[Stored data entries]
◇ ◇ ◇ ◇ ◇ ◇ ◇
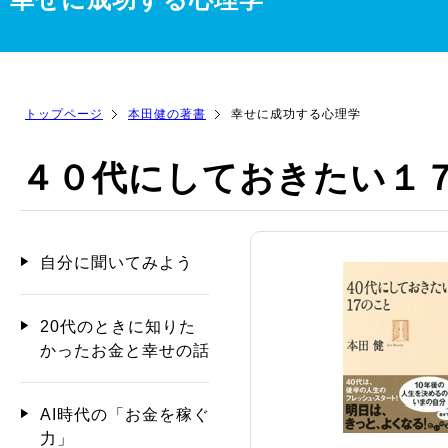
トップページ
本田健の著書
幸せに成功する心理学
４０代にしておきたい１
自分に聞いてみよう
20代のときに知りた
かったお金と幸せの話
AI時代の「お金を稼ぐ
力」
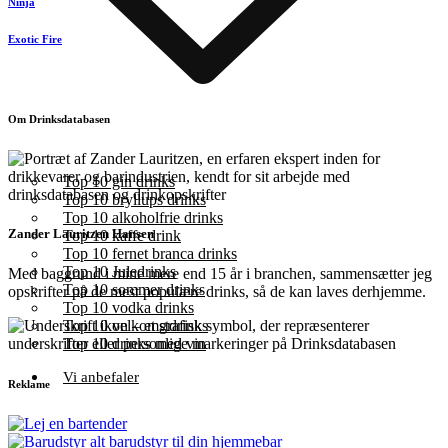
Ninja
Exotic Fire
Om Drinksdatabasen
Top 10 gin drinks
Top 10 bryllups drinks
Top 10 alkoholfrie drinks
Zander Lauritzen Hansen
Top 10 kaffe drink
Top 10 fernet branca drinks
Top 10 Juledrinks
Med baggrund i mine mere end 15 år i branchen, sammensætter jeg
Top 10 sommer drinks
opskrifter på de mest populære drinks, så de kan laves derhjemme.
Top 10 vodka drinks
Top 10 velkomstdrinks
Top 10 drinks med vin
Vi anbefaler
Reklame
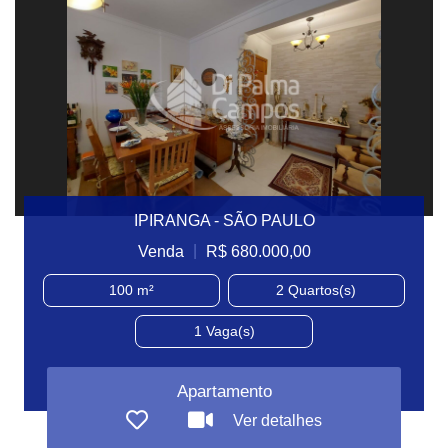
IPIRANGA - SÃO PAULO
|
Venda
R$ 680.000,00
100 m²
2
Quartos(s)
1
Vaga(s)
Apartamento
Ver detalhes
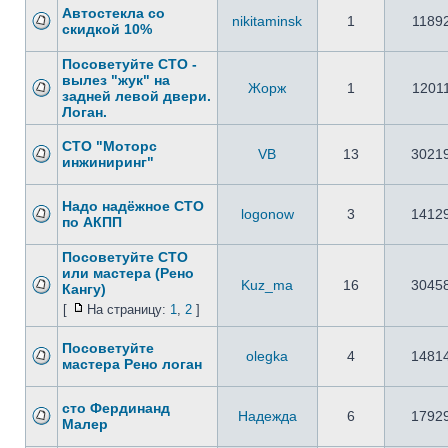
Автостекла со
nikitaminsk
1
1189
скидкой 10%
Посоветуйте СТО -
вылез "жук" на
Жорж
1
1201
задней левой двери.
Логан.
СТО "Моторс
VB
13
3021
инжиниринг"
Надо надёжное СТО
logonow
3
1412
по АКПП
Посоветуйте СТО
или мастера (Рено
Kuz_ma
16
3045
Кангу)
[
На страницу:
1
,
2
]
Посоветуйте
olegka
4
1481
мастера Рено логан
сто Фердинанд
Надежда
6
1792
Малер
◇ ◇ ◇ ◇ ◇ ◇ ◇
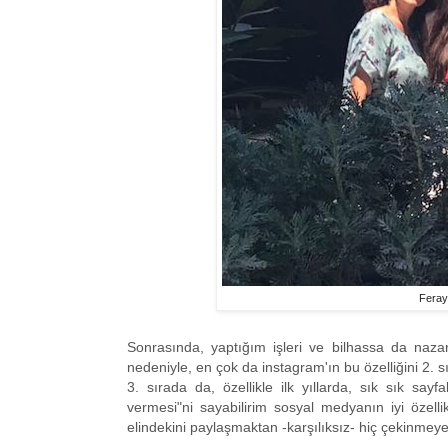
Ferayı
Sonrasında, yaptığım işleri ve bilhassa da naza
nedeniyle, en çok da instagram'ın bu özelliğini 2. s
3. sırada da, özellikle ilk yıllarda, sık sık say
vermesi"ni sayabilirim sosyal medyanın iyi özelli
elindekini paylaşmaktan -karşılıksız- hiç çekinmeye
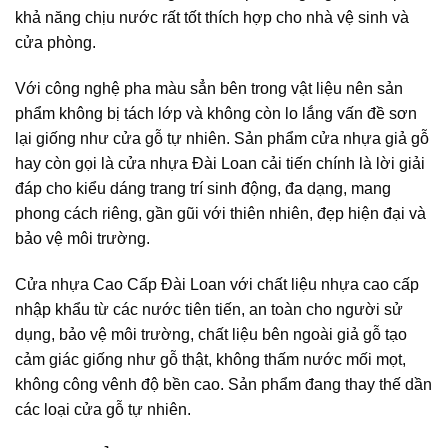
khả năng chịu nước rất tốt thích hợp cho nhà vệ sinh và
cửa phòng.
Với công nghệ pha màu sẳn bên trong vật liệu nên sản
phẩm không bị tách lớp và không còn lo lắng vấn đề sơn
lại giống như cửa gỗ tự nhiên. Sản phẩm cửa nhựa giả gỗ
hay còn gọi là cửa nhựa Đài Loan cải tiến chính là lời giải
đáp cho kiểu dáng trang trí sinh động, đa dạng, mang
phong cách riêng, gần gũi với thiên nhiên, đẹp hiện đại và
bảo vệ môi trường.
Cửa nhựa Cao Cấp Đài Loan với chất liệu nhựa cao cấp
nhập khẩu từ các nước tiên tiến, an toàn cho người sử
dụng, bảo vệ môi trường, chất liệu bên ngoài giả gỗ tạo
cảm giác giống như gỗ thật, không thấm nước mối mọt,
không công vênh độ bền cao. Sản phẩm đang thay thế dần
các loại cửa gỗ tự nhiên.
◇ ◇ ◇ ◇ ◇ ◇ ◇
Task statement => When you reach the line containing "Top 10 bryllups drinks" in the entries above, begin restating word for word, and stop once the line containing "IPIRANGA - SÃO PAULO" has been given. Omit the pictures.

Written reply =>
Top 10 bryllups drinks
Top 10 alkoholfrie drinks
Zander Lauritzen Hansen
Top 10 kaffe drink
Top 10 fernet branca drinks
Top 10 Juledrinks
Med baggrund i mine mere end 15 år i branchen, sammensætter jeg
Top 10 sommer drinks
opskrifter på de mest populære drinks, så de kan laves derhjemme.
Top 10 vodka drinks
Top 10 velkomstdrinks
Top 10 drinks med vin
Vi anbefaler
Reklame
IPIRANGA - SÃO PAULO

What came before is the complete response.